The task ▸
Recast the rows from the first line through the line with "What is the smallest value displayed?" as a numbered list, leaving out blank lines.

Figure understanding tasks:
● ● ● ● ●
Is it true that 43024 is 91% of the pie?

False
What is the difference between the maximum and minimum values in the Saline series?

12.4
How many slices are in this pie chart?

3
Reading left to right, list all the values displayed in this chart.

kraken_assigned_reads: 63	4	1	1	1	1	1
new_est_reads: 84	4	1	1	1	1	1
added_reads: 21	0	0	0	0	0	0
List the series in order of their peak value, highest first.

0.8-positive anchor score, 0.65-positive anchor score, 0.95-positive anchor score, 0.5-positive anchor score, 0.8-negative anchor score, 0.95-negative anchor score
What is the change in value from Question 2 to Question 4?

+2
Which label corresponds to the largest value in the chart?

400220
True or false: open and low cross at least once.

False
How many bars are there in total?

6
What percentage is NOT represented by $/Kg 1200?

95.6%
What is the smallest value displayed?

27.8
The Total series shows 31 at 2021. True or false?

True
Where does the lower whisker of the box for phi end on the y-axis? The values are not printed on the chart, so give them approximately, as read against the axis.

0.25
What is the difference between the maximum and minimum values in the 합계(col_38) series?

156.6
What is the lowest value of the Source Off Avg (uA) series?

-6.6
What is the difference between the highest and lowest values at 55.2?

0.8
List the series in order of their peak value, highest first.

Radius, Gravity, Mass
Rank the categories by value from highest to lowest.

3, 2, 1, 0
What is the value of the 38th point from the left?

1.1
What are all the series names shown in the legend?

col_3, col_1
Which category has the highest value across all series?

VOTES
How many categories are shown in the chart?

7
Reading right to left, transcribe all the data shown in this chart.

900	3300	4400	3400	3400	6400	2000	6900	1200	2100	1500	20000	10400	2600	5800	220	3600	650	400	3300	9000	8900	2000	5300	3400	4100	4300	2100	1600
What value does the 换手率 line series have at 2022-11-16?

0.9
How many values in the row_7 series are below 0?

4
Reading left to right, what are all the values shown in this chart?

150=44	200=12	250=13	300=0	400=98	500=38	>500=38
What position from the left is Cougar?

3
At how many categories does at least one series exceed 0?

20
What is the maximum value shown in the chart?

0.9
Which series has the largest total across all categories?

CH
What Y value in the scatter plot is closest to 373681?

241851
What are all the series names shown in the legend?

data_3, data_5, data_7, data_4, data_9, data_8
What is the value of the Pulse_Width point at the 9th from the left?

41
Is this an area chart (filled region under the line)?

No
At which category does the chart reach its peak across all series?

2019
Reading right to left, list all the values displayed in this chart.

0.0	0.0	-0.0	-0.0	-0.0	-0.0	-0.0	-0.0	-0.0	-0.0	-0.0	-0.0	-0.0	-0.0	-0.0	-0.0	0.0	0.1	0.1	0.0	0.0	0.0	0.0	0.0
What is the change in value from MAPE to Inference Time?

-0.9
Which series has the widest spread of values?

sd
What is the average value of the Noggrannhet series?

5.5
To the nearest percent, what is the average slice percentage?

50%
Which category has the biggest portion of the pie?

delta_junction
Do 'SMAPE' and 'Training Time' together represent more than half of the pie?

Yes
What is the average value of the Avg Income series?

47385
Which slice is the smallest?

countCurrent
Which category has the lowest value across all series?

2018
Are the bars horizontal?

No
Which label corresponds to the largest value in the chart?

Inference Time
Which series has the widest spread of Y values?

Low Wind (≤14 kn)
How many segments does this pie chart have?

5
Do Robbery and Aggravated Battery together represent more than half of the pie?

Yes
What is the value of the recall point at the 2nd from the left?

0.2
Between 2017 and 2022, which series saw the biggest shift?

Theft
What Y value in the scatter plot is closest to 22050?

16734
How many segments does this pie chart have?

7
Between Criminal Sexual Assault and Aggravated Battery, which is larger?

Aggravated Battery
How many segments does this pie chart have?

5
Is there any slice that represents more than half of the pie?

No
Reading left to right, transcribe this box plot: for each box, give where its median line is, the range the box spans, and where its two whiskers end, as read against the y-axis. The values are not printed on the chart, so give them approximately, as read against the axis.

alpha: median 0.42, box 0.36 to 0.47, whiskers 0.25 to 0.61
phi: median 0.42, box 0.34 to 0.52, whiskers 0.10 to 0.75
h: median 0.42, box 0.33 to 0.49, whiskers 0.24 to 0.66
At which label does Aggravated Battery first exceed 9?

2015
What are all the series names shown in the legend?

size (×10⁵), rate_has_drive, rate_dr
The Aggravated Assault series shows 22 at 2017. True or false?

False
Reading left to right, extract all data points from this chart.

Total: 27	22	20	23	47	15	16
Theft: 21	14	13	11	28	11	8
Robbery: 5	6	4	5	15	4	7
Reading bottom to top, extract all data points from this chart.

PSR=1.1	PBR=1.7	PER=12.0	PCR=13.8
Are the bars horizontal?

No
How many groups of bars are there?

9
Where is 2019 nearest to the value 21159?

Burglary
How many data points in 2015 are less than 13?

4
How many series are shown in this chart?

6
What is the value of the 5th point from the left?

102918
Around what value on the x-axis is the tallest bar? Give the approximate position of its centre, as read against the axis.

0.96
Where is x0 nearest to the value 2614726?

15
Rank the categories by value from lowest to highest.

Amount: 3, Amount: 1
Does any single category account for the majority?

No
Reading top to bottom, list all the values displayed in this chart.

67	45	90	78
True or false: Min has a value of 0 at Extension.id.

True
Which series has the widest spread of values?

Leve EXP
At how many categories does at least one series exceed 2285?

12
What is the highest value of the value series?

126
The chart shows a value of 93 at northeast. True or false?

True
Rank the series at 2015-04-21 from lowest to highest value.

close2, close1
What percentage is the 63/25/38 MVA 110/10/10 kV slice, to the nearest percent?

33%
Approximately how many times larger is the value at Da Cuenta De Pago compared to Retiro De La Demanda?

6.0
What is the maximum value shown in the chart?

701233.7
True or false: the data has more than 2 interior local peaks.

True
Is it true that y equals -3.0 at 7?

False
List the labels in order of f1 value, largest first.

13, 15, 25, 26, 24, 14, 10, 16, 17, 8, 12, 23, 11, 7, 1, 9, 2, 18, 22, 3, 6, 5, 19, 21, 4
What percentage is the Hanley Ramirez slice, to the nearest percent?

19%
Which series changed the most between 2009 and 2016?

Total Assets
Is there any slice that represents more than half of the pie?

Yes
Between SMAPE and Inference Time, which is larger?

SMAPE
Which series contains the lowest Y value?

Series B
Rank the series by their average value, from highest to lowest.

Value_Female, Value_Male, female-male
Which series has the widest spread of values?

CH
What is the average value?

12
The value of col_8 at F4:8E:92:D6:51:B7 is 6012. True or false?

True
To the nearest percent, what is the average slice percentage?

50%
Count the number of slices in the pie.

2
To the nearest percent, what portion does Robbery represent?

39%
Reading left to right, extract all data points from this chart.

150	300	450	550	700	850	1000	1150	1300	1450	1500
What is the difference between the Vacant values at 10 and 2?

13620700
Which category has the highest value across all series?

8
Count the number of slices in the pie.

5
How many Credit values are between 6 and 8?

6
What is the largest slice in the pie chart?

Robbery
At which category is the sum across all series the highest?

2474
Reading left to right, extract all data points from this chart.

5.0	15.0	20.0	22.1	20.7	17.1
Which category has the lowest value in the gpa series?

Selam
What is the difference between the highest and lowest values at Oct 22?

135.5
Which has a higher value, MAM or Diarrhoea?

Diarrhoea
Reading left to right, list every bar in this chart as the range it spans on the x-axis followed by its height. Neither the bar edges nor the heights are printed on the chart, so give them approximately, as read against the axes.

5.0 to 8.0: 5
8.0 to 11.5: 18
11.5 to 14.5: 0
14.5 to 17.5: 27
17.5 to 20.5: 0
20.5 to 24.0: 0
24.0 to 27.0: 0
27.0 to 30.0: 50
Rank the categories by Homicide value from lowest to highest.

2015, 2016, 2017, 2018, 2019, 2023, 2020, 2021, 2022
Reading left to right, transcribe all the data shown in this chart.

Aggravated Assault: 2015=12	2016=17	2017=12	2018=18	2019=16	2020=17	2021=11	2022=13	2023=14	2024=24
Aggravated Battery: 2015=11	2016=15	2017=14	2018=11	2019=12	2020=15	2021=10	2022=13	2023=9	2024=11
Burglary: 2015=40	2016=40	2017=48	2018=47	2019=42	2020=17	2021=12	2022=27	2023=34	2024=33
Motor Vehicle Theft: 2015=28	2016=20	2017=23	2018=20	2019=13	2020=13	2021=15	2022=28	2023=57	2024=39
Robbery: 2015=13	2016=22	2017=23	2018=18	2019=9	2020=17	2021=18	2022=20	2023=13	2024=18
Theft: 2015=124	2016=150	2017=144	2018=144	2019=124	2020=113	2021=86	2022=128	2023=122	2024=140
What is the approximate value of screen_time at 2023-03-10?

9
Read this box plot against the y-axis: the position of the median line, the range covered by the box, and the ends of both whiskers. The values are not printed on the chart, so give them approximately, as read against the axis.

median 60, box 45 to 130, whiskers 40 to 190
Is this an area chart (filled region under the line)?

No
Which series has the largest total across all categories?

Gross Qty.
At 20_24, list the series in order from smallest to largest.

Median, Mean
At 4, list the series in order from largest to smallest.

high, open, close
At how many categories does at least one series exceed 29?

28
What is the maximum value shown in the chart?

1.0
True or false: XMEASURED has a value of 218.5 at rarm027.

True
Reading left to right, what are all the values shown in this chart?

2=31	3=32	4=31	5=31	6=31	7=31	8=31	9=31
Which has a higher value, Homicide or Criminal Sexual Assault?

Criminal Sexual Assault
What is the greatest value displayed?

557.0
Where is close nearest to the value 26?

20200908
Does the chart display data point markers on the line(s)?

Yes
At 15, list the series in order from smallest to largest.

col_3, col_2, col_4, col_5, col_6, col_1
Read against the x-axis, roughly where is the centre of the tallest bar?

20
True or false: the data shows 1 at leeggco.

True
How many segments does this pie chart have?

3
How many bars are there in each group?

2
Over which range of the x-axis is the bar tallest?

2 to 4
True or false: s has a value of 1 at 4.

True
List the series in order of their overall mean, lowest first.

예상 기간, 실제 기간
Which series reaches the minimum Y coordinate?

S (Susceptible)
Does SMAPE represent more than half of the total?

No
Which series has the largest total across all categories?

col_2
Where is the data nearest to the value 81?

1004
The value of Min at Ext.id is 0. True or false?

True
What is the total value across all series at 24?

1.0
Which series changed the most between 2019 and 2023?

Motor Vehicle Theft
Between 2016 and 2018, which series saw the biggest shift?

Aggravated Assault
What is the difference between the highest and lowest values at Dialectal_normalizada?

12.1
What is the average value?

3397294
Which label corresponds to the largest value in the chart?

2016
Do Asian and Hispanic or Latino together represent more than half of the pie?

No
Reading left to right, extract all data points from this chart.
● ● ● ● ●
Solution ▸
1. Is it true that 43024 is 91% of the pie?
2. False
3. What is the difference between the maximum and minimum values in the Saline series?
4. 12.4
5. How many slices are in this pie chart?
6. 3
7. Reading left to right, list all the values displayed in this chart.
8. kraken_assigned_reads: 63	4	1	1	1	1	1
9. new_est_reads: 84	4	1	1	1	1	1
10. added_reads: 21	0	0	0	0	0	0
11. List the series in order of their peak value, highest first.
12. 0.8-positive anchor score, 0.65-positive anchor score, 0.95-positive anchor score, 0.5-positive anchor score, 0.8-negative anchor score, 0.95-negative anchor score
13. What is the change in value from Question 2 to Question 4?
14. +2
15. Which label corresponds to the largest value in the chart?
16. 400220
17. True or false: open and low cross at least once.
18. False
19. How many bars are there in total?
20. 6
21. What percentage is NOT represented by $/Kg 1200?
22. 95.6%
23. What is the smallest value displayed?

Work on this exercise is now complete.